_Data for this exercise_

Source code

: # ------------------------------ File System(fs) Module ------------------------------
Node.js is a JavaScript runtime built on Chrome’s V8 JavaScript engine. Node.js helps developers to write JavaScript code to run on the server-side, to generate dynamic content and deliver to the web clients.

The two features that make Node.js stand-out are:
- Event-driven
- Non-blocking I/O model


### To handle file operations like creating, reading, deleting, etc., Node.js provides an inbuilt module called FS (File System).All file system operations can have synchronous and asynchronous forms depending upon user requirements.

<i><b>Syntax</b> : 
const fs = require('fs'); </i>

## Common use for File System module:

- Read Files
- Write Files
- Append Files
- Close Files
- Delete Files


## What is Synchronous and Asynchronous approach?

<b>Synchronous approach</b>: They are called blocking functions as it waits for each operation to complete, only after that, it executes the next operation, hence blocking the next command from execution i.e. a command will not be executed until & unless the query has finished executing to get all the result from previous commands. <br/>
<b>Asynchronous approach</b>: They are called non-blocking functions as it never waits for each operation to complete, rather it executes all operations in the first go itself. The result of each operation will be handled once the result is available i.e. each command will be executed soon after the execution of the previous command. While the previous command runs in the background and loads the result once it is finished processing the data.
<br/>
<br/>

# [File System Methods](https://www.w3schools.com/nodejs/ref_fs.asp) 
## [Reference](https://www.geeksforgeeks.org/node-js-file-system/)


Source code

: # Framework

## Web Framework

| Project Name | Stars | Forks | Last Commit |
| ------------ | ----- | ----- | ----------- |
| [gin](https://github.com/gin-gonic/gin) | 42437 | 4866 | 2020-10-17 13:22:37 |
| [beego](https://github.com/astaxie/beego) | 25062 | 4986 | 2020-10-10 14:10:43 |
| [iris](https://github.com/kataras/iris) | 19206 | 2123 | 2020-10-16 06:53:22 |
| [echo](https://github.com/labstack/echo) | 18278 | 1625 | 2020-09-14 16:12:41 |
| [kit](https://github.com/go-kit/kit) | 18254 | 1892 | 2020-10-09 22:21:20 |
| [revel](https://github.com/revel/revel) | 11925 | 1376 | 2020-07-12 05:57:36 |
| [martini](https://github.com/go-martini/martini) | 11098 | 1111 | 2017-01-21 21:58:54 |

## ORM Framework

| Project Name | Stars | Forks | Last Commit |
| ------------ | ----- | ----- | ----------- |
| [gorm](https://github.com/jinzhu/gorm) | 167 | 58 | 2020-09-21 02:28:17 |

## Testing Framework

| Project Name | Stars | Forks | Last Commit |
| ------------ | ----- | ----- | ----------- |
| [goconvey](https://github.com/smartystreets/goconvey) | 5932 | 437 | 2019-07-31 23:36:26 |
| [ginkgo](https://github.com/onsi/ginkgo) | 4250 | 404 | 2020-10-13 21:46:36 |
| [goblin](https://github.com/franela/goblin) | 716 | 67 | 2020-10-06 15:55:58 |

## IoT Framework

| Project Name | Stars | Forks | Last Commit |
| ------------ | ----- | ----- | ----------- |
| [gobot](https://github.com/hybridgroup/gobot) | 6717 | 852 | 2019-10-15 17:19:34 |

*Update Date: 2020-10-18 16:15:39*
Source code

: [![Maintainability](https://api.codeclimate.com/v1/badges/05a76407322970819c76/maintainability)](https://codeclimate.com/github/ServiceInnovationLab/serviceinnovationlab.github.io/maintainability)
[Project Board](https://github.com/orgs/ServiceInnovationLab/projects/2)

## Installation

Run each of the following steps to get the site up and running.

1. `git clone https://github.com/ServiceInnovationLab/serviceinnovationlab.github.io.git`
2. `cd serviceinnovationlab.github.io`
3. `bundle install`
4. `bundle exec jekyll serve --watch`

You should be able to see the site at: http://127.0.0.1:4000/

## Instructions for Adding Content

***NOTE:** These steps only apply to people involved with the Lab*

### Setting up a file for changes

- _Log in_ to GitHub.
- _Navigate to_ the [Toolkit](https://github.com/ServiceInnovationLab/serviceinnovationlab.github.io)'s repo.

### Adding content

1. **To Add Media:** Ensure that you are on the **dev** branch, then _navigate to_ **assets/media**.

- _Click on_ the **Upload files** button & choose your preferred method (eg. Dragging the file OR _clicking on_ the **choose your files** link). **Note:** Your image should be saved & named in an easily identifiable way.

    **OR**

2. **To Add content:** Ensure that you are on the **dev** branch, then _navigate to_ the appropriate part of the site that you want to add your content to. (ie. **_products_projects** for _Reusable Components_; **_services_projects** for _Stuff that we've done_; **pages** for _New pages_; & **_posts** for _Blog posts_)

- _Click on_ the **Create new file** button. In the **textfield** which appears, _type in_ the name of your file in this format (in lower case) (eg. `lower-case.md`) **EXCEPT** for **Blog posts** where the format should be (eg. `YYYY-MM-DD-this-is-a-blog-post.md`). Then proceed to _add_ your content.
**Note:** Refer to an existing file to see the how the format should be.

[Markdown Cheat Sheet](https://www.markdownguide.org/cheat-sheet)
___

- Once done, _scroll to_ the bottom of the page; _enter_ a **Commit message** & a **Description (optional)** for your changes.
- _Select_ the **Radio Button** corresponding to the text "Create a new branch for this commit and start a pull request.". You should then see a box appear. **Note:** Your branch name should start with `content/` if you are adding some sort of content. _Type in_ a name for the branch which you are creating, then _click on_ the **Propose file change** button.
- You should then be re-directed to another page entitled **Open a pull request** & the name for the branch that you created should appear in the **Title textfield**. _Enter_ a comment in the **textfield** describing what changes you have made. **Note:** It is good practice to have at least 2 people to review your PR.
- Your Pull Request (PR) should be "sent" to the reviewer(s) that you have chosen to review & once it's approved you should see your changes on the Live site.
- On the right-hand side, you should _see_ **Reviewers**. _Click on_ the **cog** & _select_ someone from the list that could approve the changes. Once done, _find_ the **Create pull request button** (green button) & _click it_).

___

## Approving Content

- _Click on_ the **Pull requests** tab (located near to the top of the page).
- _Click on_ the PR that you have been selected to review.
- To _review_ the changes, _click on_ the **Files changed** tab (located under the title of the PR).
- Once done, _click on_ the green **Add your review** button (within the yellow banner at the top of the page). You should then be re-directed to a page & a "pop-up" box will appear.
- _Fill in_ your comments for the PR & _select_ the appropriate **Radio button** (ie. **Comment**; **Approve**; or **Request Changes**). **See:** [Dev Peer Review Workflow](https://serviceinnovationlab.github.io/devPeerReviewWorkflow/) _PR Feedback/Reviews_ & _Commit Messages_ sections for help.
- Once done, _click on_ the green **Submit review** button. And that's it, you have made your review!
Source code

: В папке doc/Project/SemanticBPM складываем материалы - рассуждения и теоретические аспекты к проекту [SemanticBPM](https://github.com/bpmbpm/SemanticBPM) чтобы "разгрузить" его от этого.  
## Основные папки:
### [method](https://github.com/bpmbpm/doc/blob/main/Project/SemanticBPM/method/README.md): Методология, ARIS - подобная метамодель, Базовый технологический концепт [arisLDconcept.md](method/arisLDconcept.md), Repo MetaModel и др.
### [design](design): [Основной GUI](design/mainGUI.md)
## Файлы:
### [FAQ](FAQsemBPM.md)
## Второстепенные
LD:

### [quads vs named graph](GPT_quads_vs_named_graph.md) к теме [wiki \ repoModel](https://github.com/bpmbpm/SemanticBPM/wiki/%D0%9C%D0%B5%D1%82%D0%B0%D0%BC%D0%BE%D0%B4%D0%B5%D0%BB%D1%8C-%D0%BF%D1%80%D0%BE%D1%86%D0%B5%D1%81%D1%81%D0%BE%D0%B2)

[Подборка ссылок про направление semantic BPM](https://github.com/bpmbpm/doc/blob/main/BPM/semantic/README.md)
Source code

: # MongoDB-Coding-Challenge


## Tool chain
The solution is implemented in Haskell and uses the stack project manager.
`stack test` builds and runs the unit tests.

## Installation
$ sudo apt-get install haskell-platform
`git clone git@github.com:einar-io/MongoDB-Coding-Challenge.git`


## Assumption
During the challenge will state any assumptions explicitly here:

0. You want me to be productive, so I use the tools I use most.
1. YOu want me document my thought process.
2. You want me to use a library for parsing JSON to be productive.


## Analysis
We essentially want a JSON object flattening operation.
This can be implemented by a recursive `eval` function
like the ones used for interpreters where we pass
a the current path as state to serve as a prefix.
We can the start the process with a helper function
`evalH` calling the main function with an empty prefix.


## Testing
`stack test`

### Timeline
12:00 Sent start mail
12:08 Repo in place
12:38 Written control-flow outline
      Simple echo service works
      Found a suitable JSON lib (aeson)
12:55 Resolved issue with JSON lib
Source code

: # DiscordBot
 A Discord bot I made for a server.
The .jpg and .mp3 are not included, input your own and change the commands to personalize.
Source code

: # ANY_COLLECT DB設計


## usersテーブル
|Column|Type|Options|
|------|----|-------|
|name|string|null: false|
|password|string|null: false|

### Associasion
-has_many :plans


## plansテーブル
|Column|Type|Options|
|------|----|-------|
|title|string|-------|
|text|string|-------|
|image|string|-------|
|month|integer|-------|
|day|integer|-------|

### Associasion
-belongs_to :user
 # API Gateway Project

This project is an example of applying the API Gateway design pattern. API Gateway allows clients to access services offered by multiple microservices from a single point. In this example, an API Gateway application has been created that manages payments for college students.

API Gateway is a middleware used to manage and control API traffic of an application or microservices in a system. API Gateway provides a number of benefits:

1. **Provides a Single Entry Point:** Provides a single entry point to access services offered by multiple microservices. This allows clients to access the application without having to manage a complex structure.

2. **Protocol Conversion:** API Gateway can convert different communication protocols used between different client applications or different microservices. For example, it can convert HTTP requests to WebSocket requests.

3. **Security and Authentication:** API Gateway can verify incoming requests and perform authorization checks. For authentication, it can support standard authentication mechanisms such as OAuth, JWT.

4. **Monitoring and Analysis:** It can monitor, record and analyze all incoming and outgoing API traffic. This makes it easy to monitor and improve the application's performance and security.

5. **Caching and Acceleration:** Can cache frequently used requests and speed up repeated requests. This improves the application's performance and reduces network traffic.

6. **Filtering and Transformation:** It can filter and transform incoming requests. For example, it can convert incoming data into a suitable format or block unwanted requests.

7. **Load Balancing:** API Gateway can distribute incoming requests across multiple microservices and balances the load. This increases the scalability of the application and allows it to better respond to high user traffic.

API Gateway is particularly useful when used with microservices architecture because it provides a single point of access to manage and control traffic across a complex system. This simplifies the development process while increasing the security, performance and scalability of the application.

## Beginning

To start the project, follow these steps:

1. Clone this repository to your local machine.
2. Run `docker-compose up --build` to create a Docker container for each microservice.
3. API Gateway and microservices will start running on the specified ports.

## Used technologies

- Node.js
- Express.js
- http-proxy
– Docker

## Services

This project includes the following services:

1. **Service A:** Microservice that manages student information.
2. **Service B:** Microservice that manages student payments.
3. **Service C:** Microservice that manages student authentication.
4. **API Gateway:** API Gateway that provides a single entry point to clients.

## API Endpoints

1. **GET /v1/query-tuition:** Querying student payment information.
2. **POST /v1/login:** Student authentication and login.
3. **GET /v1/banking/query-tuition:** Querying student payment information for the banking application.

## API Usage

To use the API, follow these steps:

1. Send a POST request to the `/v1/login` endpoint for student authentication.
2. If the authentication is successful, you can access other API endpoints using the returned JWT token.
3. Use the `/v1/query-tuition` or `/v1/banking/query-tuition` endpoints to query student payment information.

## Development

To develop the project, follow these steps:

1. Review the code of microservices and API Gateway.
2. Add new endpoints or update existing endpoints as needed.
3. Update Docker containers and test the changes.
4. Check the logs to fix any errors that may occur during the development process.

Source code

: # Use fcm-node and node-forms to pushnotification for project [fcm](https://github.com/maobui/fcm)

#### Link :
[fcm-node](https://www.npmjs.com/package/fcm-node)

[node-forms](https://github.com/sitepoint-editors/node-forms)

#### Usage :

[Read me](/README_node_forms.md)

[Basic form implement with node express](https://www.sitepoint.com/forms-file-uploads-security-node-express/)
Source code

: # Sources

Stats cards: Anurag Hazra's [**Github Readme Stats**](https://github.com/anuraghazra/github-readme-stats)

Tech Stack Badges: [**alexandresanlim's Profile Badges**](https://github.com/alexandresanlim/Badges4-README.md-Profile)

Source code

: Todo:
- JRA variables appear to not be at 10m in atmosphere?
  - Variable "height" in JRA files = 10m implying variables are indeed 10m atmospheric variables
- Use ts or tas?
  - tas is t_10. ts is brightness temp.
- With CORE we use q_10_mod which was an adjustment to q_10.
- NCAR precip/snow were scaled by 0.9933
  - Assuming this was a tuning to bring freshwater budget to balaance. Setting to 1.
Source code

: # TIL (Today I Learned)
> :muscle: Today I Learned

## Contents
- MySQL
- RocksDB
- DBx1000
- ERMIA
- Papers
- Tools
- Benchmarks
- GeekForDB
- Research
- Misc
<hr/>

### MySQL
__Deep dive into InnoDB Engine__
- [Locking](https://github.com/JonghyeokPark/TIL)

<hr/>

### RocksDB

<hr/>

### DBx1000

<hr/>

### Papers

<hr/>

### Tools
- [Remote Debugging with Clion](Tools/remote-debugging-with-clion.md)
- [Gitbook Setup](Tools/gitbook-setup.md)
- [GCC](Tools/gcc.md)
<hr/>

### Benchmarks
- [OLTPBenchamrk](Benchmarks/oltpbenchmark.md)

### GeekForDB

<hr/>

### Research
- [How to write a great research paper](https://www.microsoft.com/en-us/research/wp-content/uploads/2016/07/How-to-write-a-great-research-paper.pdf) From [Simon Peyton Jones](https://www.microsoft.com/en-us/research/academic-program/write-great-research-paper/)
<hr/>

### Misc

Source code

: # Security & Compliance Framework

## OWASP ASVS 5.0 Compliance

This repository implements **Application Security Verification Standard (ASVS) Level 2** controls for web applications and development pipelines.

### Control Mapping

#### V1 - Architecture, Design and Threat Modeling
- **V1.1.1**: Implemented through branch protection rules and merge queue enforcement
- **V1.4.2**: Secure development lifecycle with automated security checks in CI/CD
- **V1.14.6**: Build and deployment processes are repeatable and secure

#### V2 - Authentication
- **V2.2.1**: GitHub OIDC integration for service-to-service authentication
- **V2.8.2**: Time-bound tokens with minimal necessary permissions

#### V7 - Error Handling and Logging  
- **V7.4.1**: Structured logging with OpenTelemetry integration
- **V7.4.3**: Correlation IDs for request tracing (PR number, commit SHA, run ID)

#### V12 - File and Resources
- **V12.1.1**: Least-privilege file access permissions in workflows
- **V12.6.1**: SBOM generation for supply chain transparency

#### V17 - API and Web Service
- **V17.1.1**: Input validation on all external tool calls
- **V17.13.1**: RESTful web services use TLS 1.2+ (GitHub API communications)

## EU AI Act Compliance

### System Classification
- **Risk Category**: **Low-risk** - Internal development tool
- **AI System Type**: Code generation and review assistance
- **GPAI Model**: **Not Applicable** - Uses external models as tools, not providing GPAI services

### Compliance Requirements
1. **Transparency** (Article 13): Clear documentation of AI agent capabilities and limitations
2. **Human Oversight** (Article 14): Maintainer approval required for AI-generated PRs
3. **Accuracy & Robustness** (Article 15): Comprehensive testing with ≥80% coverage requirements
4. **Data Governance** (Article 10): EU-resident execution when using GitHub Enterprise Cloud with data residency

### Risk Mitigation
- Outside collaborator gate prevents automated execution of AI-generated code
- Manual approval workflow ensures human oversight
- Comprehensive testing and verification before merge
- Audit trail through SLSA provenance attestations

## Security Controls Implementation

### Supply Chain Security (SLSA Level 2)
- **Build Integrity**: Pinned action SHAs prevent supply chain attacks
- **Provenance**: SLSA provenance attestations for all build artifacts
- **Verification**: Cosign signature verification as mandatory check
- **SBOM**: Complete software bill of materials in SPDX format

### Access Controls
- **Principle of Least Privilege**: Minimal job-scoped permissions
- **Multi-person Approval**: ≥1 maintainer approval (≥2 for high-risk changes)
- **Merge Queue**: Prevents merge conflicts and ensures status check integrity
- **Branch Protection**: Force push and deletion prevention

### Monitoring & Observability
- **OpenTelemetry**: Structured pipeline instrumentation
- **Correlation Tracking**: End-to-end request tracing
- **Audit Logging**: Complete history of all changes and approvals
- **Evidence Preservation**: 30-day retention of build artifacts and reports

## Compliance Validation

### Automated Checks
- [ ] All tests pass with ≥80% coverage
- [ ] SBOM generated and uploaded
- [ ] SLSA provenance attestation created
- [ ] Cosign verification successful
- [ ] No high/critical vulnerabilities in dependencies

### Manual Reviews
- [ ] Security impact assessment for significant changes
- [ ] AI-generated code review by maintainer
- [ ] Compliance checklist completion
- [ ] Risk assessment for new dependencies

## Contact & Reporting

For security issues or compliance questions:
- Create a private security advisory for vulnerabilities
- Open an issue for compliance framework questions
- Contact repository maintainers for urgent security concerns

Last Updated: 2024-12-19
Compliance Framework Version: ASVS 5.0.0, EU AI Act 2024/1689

_Exercise_
Going down the listing above, begin printing at the line with "3. API Gateway" and finish with the line with "## API Endpoints", exactly as they appear.

_Written solution_
3. API Gateway and microservices will start running on the specified ports.

## Used technologies

- Node.js
- Express.js
- http-proxy
– Docker

## Services

This project includes the following services:

1. **Service A:** Microservice that manages student information.
2. **Service B:** Microservice that manages student payments.
3. **Service C:** Microservice that manages student authentication.
4. **API Gateway:** API Gateway that provides a single entry point to clients.

## API Endpoints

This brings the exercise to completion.